If Congress delays or modifies the proposed transaction, the Saudi government will probably move to purchase modern weapons from other sources such as Britain or France. The kingdom needs to replace its aging Cold War arsenal, and it is surrounded by nations potentially posing a threat to its security. Little purpose would be served by declining to assist Saudi Arabia in meeting its legitimate defensive needs.

Whatever the differences may be between our governments and cultures, the Saudis have been reliable allies of America for decades and have exercised a moderating influence on the behavior of other oil-producing states. Helping them means helping ourselves.

F. Gregory Gause III, Professor and chair of political science department, University of Vermont

The Saudi arms sale will not buy much security in the long run in the Persian Gulf. But there are no good reasons not to sell the Saudis those weapons, and there are some potentially positive results (besides the economic benefits to the U.S.) that might come from the sale--most importantly U.S. leverage on Riyadh on nuclear proliferation issues.

The Iranian regional challenge is based on the political and ideological links with important state and sub-state actors in the region: Hezbollah, Hamas, various Iraqi parties, the Syrian regime, and Shia activists in the Gulf monarchies. Better fighter jets and attack helicopters will not help the Saudis to contain or roll back this kind of Iranian ideological influence.

If [the Saudis] are confident of their American security guarantee--and these big arms sales are warrants of the American commitment to their security-- American advice not to obtain nuclear weapons will carry more weight.

Still, one good reason to move ahead with the sale is that there is no good reason not to. Though some might oppose it on grounds of disliking the Saudi political system, selling or not selling the arms is not going to affect Saudi policies on democracy, women, Islam, or anything else one whit. Moral purity would be purchased at the price of reduced American regional influence.

If the arms sale could destabilize the Saudi regime, that would be a reason not to do it.
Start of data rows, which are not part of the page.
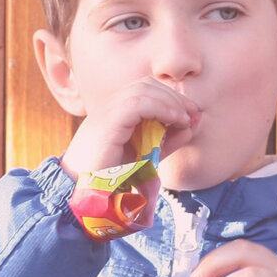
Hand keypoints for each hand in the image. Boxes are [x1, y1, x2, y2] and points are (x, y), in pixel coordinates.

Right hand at [62, 76, 199, 179]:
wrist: (85, 192)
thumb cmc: (113, 176)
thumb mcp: (148, 155)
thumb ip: (167, 140)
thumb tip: (190, 125)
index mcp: (117, 111)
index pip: (147, 88)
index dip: (172, 96)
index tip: (191, 114)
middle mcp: (110, 107)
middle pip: (147, 84)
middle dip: (175, 96)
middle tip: (192, 114)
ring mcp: (106, 113)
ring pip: (143, 89)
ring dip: (170, 101)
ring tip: (184, 119)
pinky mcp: (107, 123)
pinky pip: (137, 103)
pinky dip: (160, 107)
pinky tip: (174, 119)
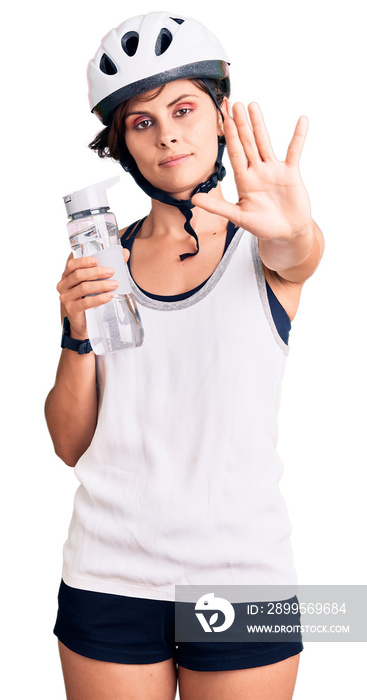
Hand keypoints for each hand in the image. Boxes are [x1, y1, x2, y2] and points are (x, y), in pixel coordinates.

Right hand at [57, 249, 129, 338]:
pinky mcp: (72, 309)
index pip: (72, 265)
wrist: (84, 322)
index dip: (83, 261)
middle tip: (112, 272)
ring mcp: (66, 298)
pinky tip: (109, 296)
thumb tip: (125, 252)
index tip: (97, 260)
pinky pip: (86, 302)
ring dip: (101, 285)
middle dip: (96, 272)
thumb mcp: (96, 283)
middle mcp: (63, 285)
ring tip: (115, 284)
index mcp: (67, 276)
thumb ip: (108, 267)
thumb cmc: (89, 298)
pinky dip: (99, 298)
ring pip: (83, 288)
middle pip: (79, 275)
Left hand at [192, 102, 311, 241]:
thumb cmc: (263, 225)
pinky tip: (301, 121)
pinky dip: (298, 136)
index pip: (235, 153)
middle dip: (240, 124)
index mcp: (244, 180)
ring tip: (252, 105)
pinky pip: (294, 151)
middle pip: (247, 143)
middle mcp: (257, 171)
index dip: (229, 136)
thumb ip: (218, 207)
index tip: (223, 119)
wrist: (287, 232)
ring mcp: (274, 170)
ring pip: (265, 142)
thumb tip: (194, 199)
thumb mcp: (239, 217)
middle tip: (233, 104)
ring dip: (259, 124)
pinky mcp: (290, 173)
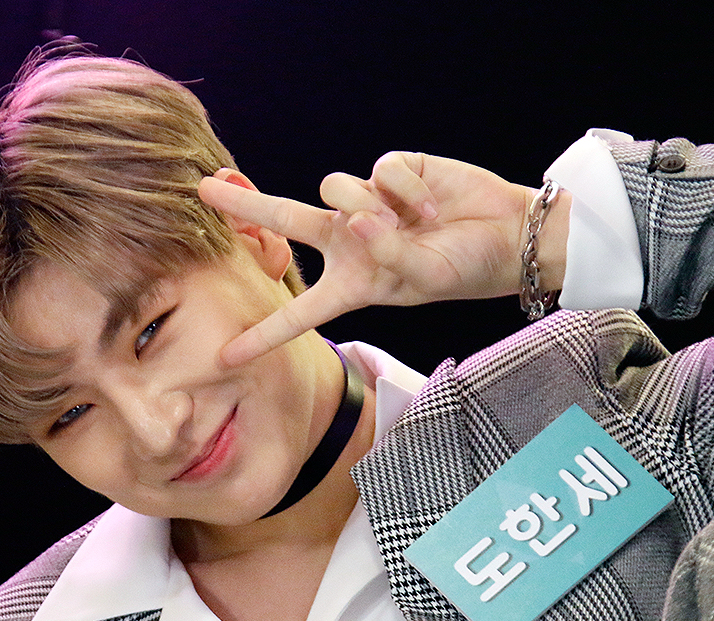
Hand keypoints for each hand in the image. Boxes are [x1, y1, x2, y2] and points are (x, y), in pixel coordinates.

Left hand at [199, 152, 555, 364]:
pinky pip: (379, 172)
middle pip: (283, 222)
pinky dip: (408, 190)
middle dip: (244, 206)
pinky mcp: (391, 172)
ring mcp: (368, 204)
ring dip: (374, 207)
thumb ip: (384, 252)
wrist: (509, 234)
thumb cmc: (465, 268)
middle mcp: (350, 243)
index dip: (263, 335)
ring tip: (417, 224)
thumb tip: (355, 217)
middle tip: (204, 190)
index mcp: (352, 284)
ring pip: (335, 191)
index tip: (224, 356)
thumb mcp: (422, 277)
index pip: (299, 313)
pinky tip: (431, 205)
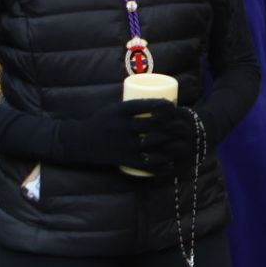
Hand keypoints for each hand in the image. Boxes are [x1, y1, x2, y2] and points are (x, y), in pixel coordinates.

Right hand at [56, 99, 197, 170]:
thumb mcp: (115, 109)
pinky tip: (172, 163)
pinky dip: (161, 164)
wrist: (81, 142)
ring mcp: (123, 144)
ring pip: (153, 144)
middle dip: (173, 126)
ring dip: (171, 144)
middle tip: (184, 127)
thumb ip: (135, 107)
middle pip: (154, 125)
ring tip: (182, 143)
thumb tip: (163, 103)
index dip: (163, 105)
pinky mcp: (124, 159)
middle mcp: (122, 126)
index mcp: (120, 111)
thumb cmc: (104, 122)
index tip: (173, 106)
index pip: (146, 105)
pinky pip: (146, 163)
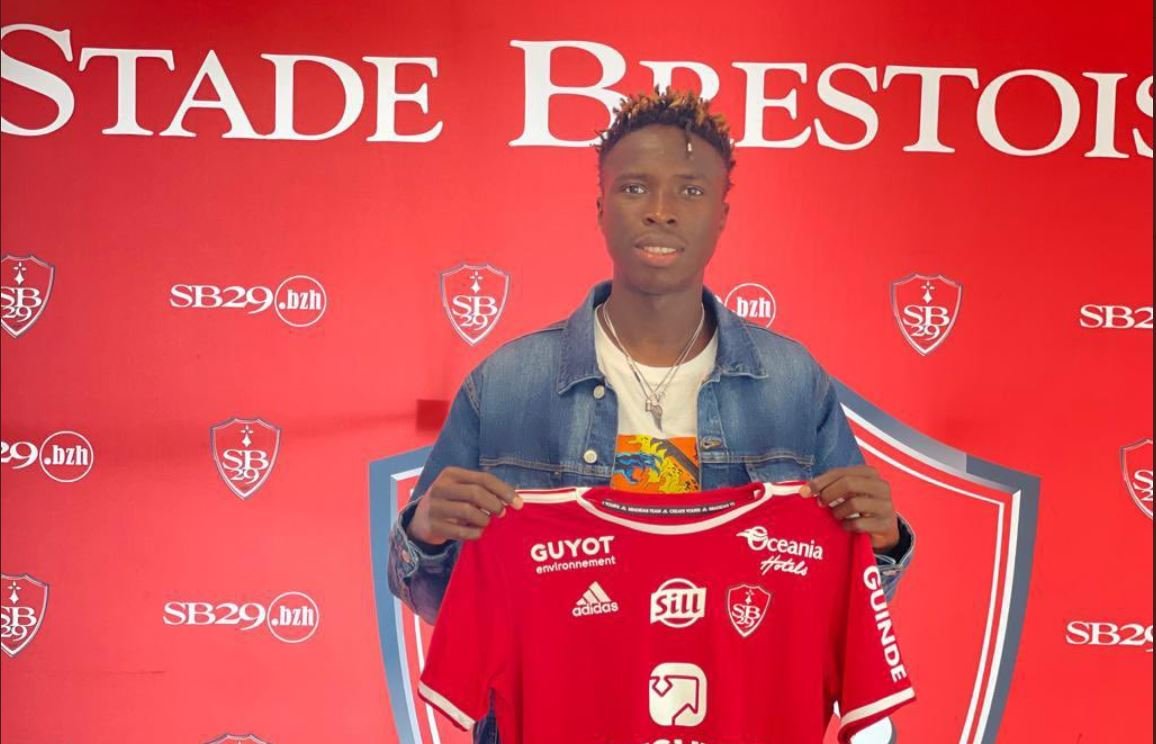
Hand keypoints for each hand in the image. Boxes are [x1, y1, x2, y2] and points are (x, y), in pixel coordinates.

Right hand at [407, 467, 522, 545]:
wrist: (421, 520)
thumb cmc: (451, 502)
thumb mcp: (462, 489)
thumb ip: (483, 490)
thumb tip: (513, 499)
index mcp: (451, 474)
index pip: (483, 478)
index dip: (504, 491)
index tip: (518, 504)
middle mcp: (440, 487)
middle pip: (476, 493)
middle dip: (494, 505)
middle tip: (501, 514)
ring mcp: (435, 506)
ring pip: (469, 512)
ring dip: (484, 520)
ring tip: (486, 522)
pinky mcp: (433, 525)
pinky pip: (461, 532)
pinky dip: (475, 533)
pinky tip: (477, 532)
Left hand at [801, 466, 899, 551]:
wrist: (884, 529)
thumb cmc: (861, 506)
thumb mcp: (849, 492)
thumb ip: (831, 486)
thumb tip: (805, 490)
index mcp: (869, 474)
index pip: (841, 472)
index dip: (821, 481)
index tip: (805, 491)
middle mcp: (881, 486)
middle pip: (848, 483)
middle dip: (829, 493)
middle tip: (820, 504)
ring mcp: (886, 505)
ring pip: (854, 503)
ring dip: (838, 512)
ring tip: (836, 515)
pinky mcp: (885, 524)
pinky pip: (859, 523)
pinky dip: (847, 526)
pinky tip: (845, 526)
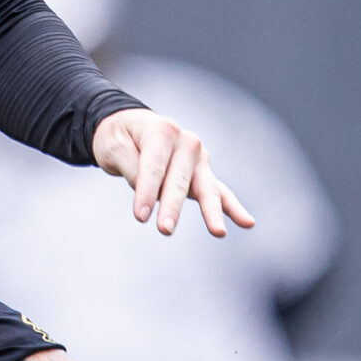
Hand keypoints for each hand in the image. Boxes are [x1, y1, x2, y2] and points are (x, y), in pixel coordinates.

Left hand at [91, 107, 253, 238]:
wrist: (133, 127)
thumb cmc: (120, 138)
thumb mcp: (112, 146)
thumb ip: (130, 166)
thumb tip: (152, 193)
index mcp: (162, 130)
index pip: (154, 166)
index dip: (145, 191)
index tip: (140, 217)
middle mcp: (187, 142)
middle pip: (179, 179)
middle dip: (172, 206)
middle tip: (165, 229)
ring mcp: (199, 159)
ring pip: (205, 188)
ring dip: (210, 212)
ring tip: (218, 232)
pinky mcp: (204, 174)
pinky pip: (220, 192)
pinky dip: (233, 208)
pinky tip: (248, 222)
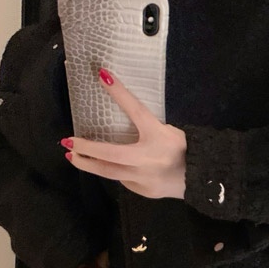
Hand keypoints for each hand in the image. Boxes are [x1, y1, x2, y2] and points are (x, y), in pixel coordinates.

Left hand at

Many think that U.S. arms sales to the Shah [of Iran] in the 1970s helped to bring him down, but arms were part of the larger strategic relationship, to which many Iranians objected; the arms themselves did not cause the relationship or the popular reaction against it. The Saudis and the United States are similarly tied together in the eyes of Saudi citizens and others in the region. But this arms sale would not change that perception. The larger issue is whether we are selling arms to a stable regime in Riyadh. The short answer is "yes."

Also, there are two positive foreign policy consequences that could come from the sale. Its psychological effect could give the Saudis more credibility with regional elites in their contest for influence with Iran, making potential Saudi allies in places like Lebanon, Palestine, Iraq, and Yemen more confident in throwing in their lot with Riyadh. And if Iran obtains a nuclear weapons capability, the Saudis would undoubtedly consider the option of proliferating themselves. If they are confident of their American security guarantee--and these big arms sales are warrants of the American commitment to their security--American advice not to obtain nuclear weapons will carry more weight.

In the end, the Saudis are going to buy weapons. If we do not sell them, Moscow, London, Paris, and Beijing will.